- EXERCISE DATA:
◆ ◆ ◆ ◆ ◆
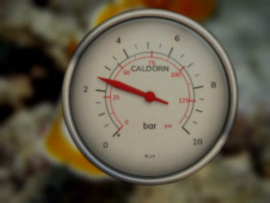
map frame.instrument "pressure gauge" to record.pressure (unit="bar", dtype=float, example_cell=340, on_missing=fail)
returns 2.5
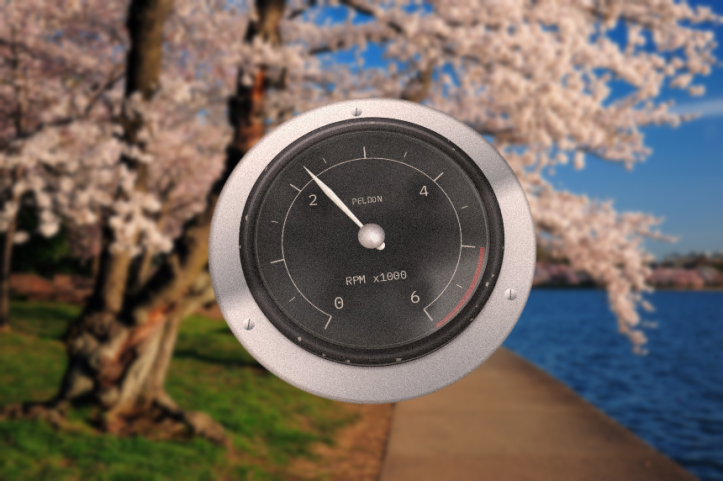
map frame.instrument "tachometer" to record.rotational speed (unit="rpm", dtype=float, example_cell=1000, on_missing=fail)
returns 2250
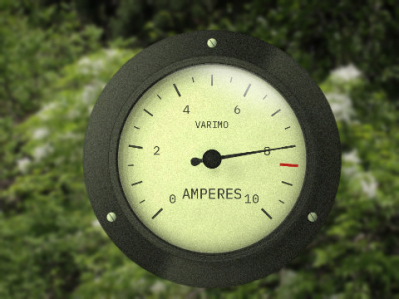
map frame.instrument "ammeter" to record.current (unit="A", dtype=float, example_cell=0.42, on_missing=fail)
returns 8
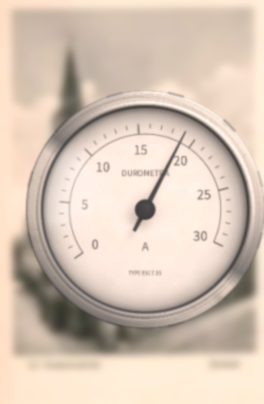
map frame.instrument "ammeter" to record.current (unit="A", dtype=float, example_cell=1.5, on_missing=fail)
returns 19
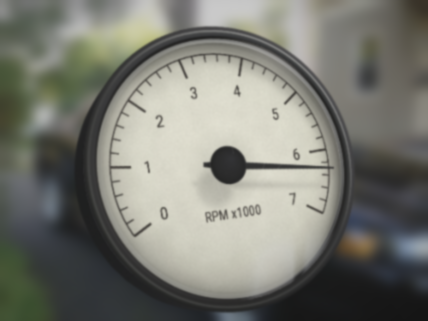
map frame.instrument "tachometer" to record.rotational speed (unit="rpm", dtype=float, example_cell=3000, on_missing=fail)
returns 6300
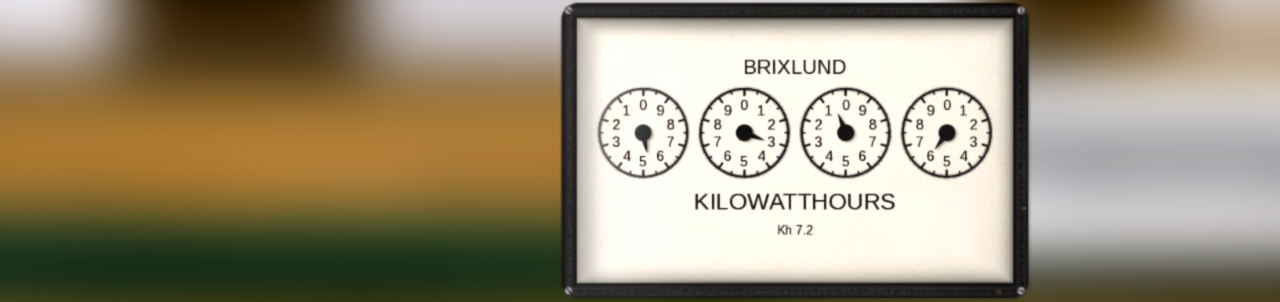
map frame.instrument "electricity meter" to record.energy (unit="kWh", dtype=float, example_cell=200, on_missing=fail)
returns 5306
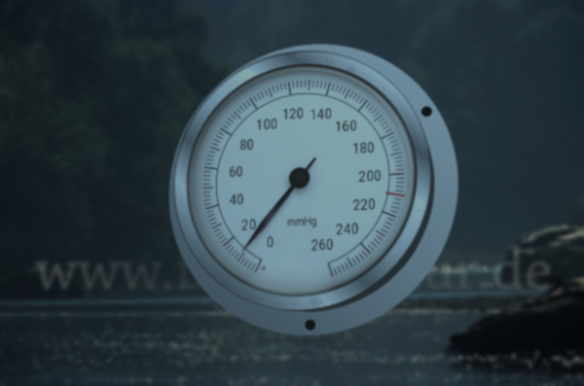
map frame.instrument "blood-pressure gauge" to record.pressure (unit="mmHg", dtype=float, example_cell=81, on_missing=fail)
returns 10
◆ ◆ ◆ ◆ ◆
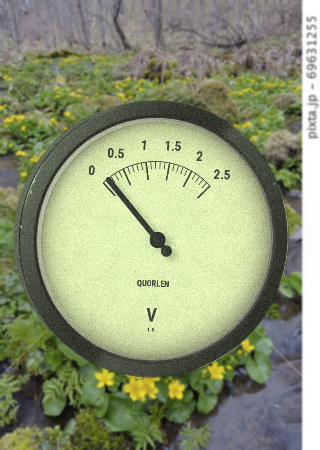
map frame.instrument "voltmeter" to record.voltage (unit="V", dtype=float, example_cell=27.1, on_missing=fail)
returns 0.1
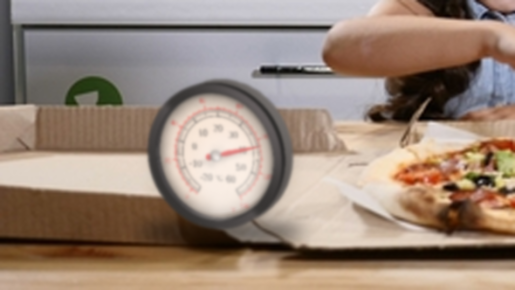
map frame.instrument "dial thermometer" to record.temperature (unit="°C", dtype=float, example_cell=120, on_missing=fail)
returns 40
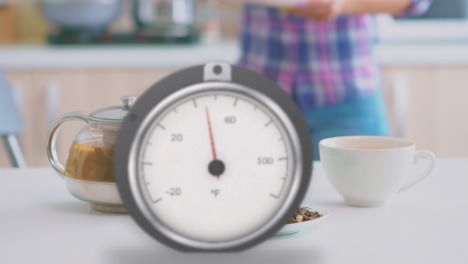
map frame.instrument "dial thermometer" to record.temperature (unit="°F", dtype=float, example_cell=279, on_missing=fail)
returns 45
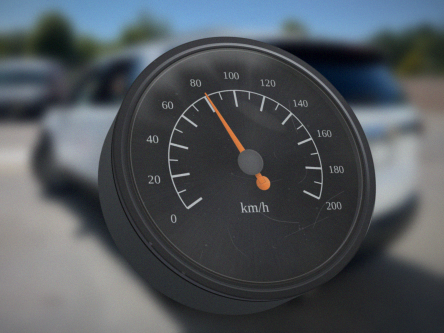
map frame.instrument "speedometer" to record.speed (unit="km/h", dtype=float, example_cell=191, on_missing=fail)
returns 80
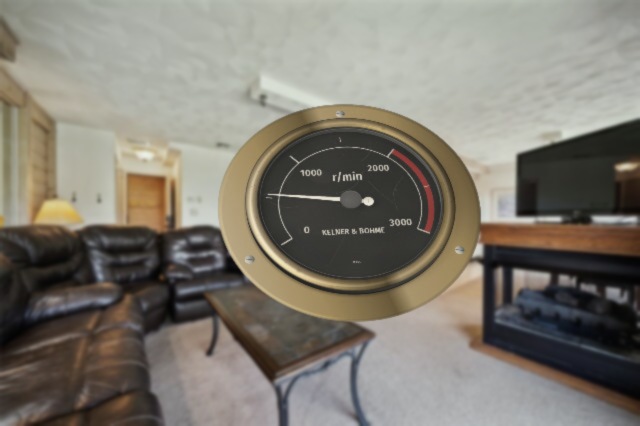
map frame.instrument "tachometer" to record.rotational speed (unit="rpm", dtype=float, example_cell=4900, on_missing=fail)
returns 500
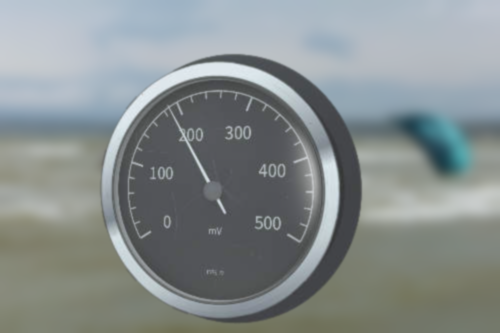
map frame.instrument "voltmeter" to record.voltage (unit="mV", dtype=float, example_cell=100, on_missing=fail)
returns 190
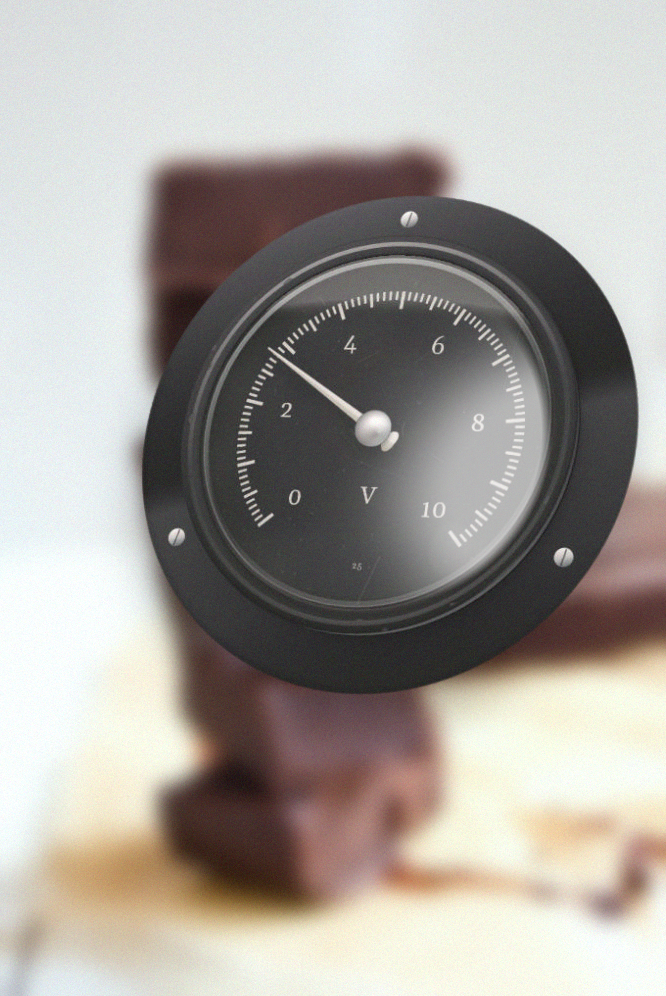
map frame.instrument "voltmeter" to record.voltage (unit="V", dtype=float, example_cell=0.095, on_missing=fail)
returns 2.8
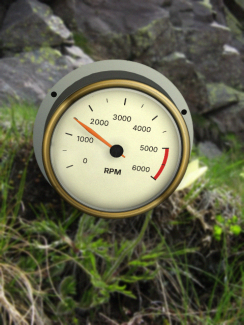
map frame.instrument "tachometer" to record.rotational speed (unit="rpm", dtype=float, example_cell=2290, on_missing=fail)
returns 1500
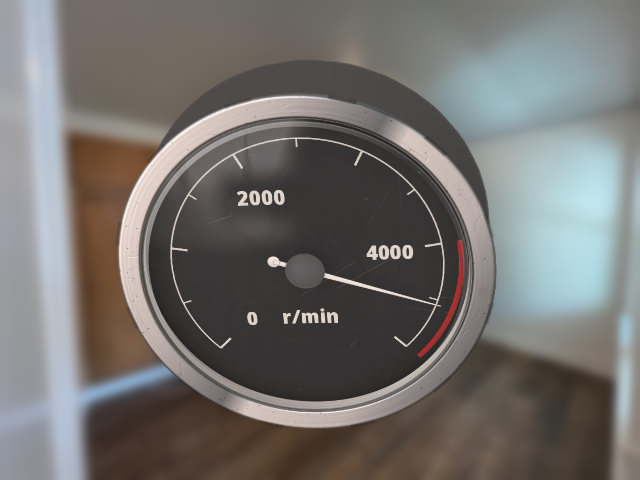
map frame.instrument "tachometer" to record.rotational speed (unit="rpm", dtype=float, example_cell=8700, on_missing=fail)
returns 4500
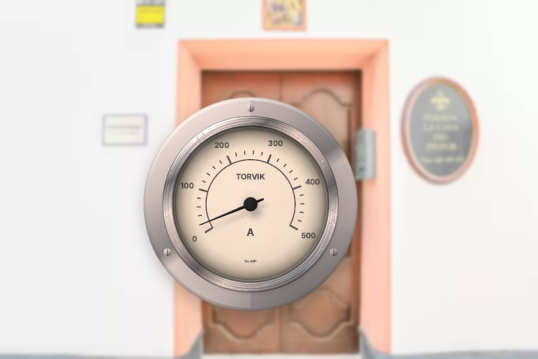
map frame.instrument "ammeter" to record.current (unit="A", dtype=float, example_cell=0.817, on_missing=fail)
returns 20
◆ ◆ ◆ ◆ ◆
Which lines in the items above contain the string "pressure", with case counting? Pick out each of those lines and copy it in full.

- YOUR SOLUTION:
map frame.instrument "pressure gauge" to record.pressure (unit="bar", dtype=float, example_cell=340, on_missing=fail)
map frame.instrument "blood-pressure gauge" to record.pressure (unit="mmHg", dtype=float, example_cell=81, on_missing=fail)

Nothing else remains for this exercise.